ENTRIES SUPPLIED
#####

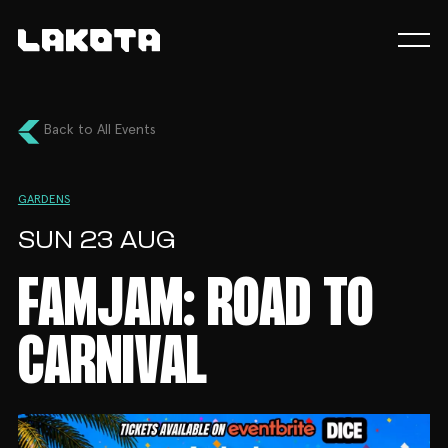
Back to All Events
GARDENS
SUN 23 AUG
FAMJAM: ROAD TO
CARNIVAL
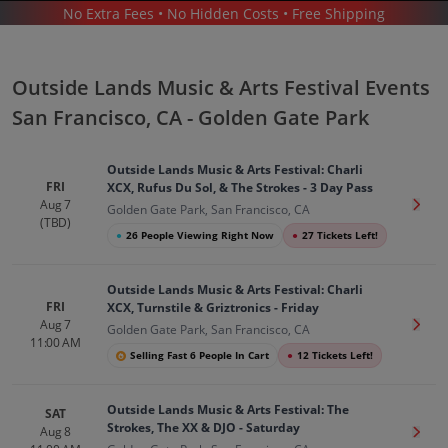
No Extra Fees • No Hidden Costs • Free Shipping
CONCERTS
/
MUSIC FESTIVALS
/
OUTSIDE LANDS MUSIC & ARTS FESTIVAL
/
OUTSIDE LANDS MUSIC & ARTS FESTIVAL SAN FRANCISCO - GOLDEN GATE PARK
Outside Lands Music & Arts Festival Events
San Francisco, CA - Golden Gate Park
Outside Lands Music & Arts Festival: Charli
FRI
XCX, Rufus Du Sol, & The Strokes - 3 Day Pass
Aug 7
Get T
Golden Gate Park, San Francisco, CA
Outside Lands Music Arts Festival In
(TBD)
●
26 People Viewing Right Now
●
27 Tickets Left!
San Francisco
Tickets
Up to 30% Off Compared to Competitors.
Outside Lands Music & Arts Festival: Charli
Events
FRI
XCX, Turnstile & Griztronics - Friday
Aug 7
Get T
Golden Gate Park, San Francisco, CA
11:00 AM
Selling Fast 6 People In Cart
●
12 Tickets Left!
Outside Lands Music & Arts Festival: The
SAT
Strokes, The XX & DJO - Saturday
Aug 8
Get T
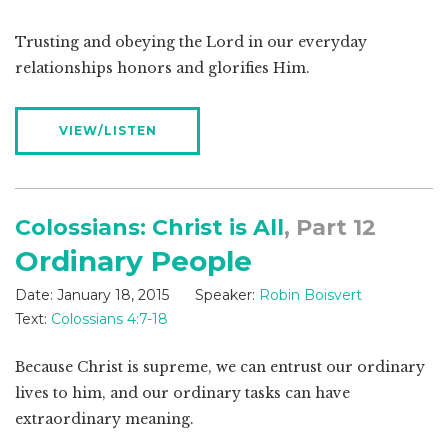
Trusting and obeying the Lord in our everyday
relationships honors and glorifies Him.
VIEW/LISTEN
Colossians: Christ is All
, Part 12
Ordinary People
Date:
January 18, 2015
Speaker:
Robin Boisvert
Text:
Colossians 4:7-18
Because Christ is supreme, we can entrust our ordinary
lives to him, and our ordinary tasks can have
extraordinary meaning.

#####

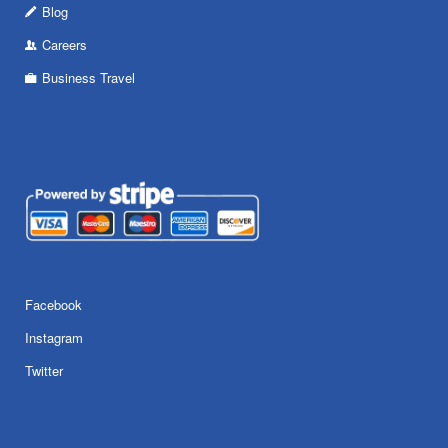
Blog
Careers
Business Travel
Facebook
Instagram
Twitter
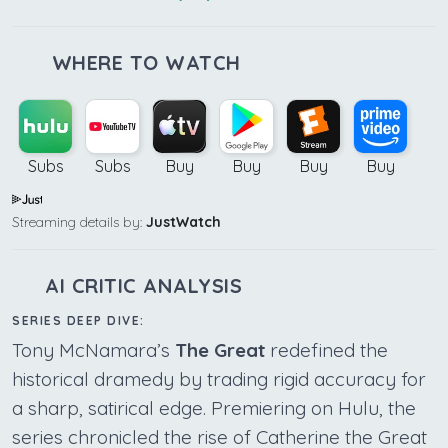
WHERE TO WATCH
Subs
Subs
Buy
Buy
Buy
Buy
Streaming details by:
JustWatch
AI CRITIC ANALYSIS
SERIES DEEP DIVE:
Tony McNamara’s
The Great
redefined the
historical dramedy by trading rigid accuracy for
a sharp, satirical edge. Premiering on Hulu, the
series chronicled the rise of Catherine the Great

#####

ACTION ITEM
I need every line of the material that includes "People", so please copy them out.

SOLUTION
26 People Viewing Right Now
Selling Fast 6 People In Cart
Ordinary People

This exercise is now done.